Exercise aim –
Copy out nothing but the line containing "Michael and Janie both" and the lines that follow it to the end of the entries, exactly as they stand.

Material provided –
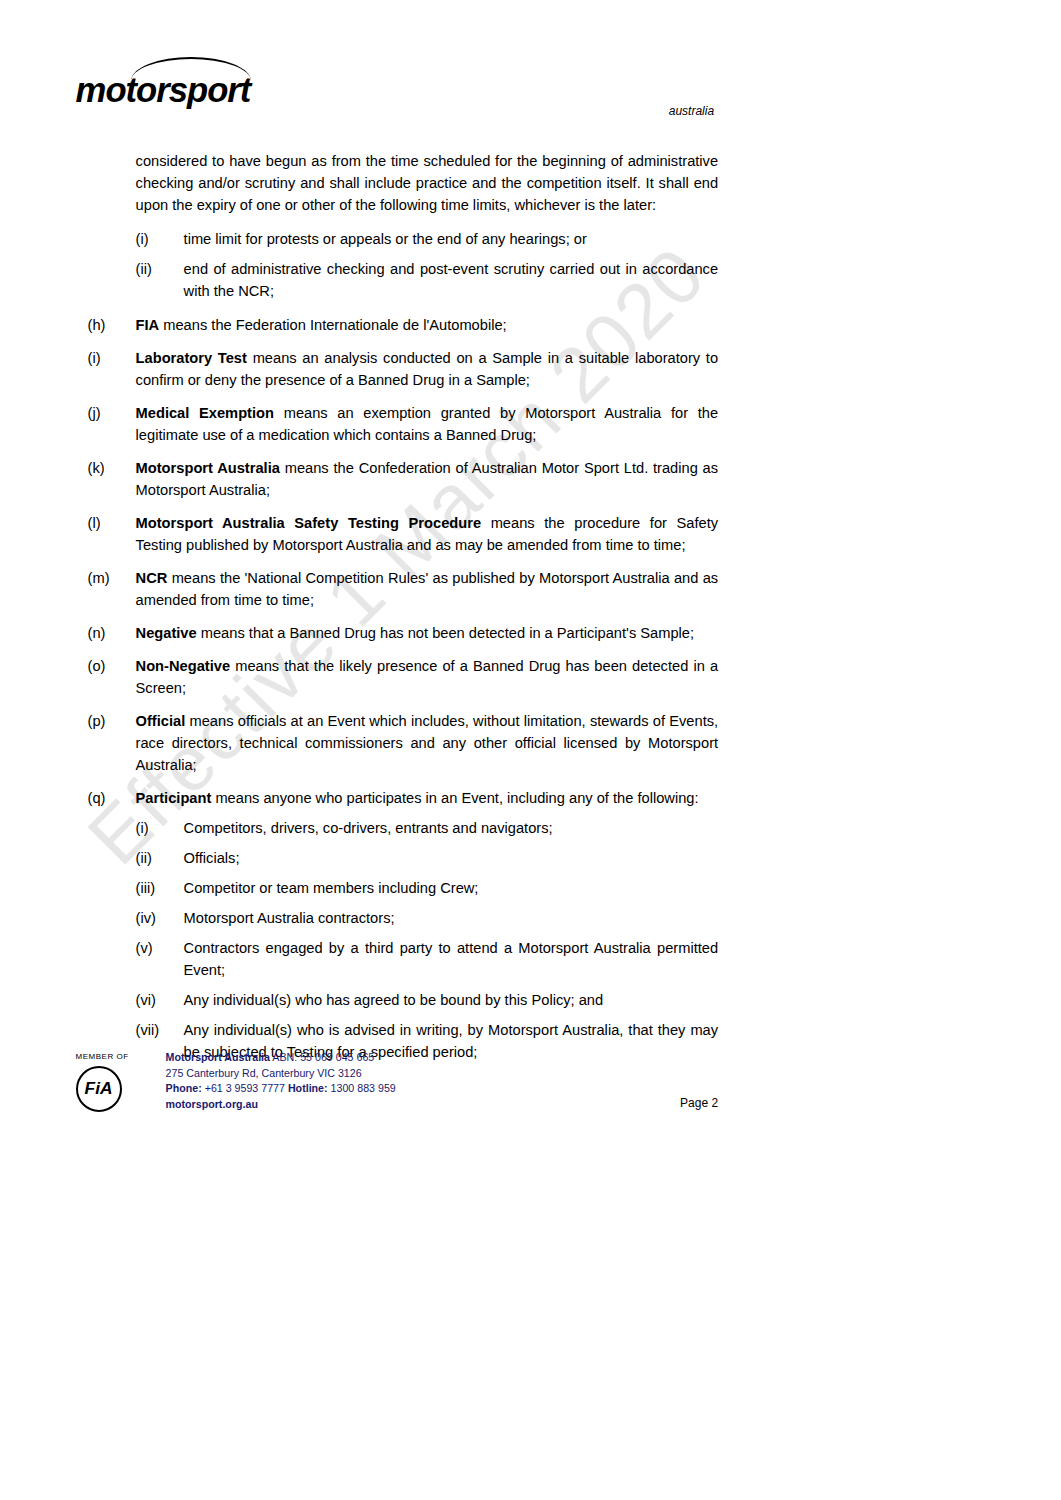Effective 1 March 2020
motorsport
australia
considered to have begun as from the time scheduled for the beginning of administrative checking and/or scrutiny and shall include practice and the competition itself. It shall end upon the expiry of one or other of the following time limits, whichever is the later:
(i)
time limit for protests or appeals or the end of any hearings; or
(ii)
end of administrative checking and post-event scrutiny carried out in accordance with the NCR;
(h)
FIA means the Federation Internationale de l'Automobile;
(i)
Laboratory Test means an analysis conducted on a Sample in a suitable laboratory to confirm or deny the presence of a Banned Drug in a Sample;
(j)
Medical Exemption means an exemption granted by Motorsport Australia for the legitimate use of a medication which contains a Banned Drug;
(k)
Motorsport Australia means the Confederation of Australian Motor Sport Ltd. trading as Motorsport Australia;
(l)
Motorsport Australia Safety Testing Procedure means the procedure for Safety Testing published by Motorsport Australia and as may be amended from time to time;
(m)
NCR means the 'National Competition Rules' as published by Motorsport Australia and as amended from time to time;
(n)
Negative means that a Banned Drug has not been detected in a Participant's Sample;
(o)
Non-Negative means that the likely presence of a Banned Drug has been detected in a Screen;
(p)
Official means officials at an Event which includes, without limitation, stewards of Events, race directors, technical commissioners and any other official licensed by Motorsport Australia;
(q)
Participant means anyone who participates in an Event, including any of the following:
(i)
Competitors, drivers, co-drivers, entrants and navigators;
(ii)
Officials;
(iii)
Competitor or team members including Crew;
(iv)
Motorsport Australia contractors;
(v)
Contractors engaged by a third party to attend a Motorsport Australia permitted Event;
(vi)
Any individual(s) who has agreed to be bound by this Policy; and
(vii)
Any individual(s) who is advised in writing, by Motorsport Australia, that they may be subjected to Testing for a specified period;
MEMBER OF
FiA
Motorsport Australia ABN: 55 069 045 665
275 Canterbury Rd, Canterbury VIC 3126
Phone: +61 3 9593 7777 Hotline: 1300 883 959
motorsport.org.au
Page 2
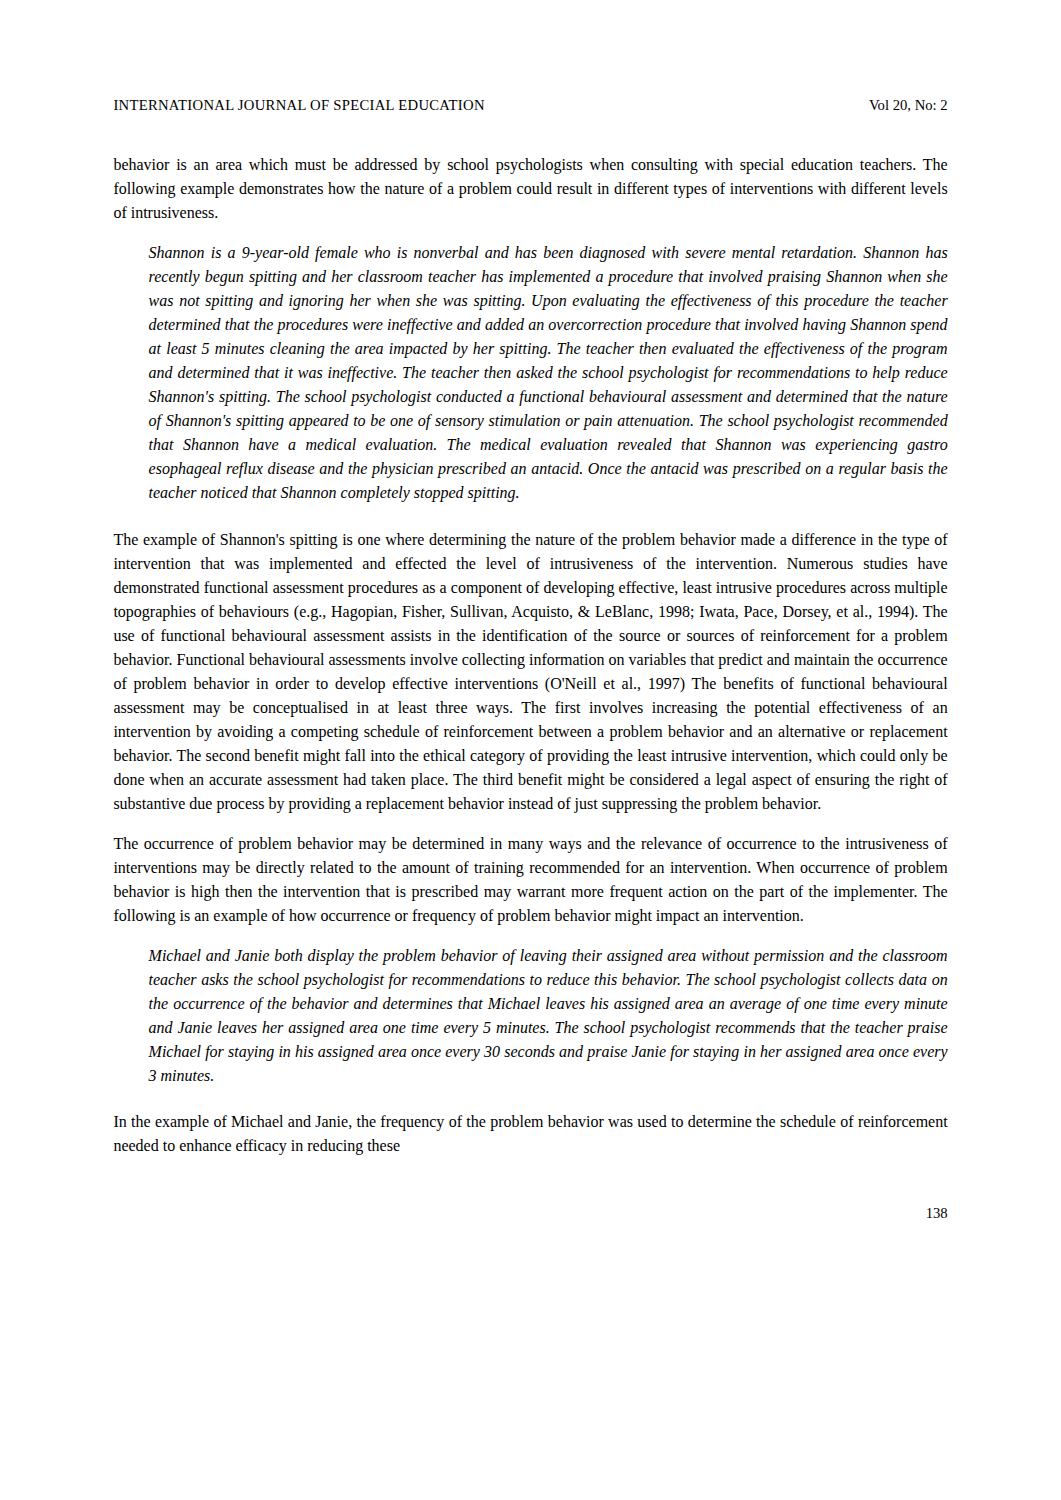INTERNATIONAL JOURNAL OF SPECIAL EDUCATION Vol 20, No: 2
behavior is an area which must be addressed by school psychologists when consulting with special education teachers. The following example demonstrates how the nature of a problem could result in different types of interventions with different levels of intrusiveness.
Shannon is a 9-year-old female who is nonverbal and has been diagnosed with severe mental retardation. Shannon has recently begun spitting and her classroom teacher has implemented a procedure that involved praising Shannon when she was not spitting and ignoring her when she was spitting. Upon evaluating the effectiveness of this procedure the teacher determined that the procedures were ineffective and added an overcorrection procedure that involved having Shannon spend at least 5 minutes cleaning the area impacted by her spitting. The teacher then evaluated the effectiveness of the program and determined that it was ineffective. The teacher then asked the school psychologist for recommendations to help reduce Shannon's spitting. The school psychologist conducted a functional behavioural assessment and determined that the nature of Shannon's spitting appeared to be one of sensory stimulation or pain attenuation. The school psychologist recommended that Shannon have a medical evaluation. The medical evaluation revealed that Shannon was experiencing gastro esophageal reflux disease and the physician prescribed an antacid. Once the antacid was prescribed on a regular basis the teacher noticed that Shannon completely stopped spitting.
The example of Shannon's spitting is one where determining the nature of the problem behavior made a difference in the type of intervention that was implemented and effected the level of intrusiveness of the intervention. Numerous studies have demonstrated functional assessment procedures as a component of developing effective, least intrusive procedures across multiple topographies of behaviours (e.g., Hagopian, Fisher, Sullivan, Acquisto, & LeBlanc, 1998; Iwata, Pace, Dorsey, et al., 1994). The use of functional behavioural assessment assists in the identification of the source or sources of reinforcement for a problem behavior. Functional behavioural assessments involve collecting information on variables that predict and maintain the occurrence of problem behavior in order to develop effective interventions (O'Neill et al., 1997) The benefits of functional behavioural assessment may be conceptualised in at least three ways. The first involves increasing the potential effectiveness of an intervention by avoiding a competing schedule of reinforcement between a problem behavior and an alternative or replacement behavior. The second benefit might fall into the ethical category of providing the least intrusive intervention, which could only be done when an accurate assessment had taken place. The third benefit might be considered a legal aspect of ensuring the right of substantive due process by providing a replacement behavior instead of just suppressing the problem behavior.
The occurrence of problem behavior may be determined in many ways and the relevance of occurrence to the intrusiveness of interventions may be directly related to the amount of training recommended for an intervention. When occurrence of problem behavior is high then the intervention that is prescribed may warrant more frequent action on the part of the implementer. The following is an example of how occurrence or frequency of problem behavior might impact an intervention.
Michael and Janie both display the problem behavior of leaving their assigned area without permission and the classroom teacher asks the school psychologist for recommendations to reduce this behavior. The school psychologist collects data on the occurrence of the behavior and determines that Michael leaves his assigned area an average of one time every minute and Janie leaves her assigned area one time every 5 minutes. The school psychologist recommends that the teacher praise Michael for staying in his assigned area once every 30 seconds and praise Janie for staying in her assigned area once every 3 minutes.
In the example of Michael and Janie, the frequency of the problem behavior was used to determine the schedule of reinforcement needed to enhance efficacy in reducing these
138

Answer section –
Michael and Janie both display the problem behavior of leaving their assigned area without permission and the classroom teacher asks the school psychologist for recommendations to reduce this behavior. The school psychologist collects data on the occurrence of the behavior and determines that Michael leaves his assigned area an average of one time every minute and Janie leaves her assigned area one time every 5 minutes. The school psychologist recommends that the teacher praise Michael for staying in his assigned area once every 30 seconds and praise Janie for staying in her assigned area once every 3 minutes.
In the example of Michael and Janie, the frequency of the problem behavior was used to determine the schedule of reinforcement needed to enhance efficacy in reducing these
138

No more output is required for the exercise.